TRY IT:
Each line of the data below that contains "Embassy" must be copied.

Page images and extracted text:
※

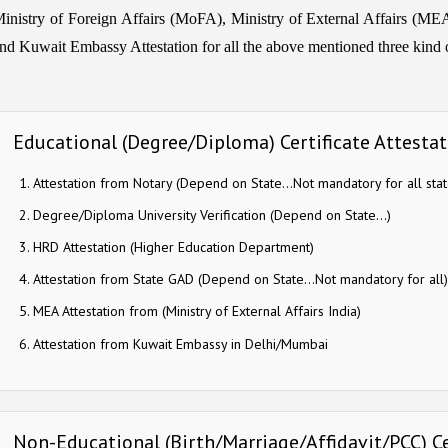
inistry of Foreign Affairs (MoFA), Ministry of External Affairs (MEA) 
nd Kuwait Embassy Attestation for all the above mentioned three kind of
Educational (Degree/Diploma) Certificate Attesta
Attestation from Notary (Depend on State…Not mandatory for all stat
Degree/Diploma University Verification (Depend on State…)
HRD Attestation (Higher Education Department)
Attestation from State GAD (Depend on State…Not mandatory for all)
MEA Attestation from (Ministry of External Affairs India)
Attestation from Kuwait Embassy in Delhi/Mumbai
Non-Educational (Birth/Marriage/Affidavit/PCC) Ce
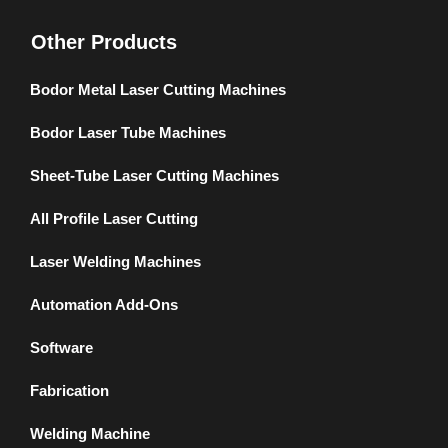
Other Products
Bodor Metal Laser Cutting Machines
Bodor Laser Tube Machines
Sheet-Tube Laser Cutting Machines
All Profile Laser Cutting
Laser Welding Machines
Automation Add-Ons
Software
Fabrication
Welding Machine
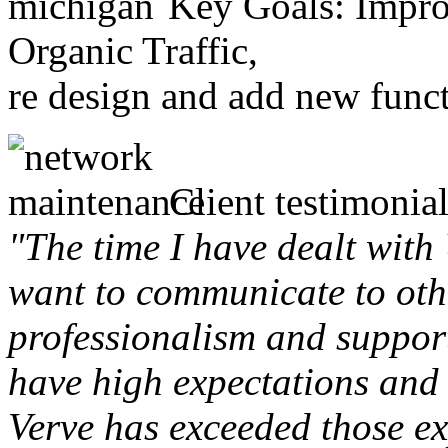
Key Goals: Improv
Organic Traffic,
re design and add new funct
Client testimonial
"The time I have dealt with
want to communicate to othe
professionalism and support 
have high expectations and 
Verve has exceeded those ex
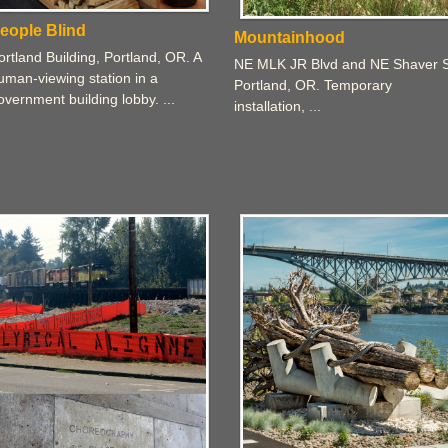
eople Blind
Mountainhood
ortland Building, Portland, OR. A
NE MLK JR Blvd and NE Shaver S
uman-viewing station in a
Portland, OR. Temporary
overnment building lobby. ...
installation, ...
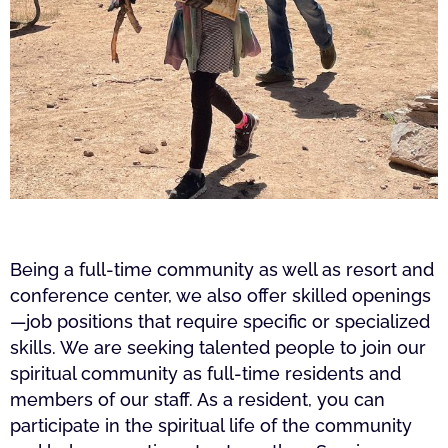
Being a full-time community as well as resort and
conference center, we also offer skilled openings
—job positions that require specific or specialized
skills. We are seeking talented people to join our
spiritual community as full-time residents and
members of our staff. As a resident, you can
participate in the spiritual life of the community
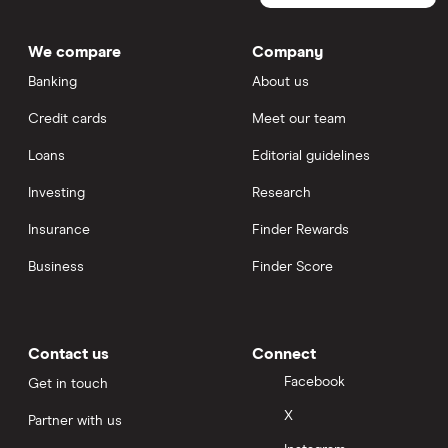
We compare
Company
Banking
About us
Credit cards
Meet our team
Loans
Editorial guidelines
Investing
Research
Insurance
Finder Rewards
Business
Finder Score
Contact us
Connect
Facebook
Get in touch
X
Partner with us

※

WRITTEN REPLY:
nd Kuwait Embassy Attestation for all the above mentioned three kind of
Attestation from Kuwait Embassy in Delhi/Mumbai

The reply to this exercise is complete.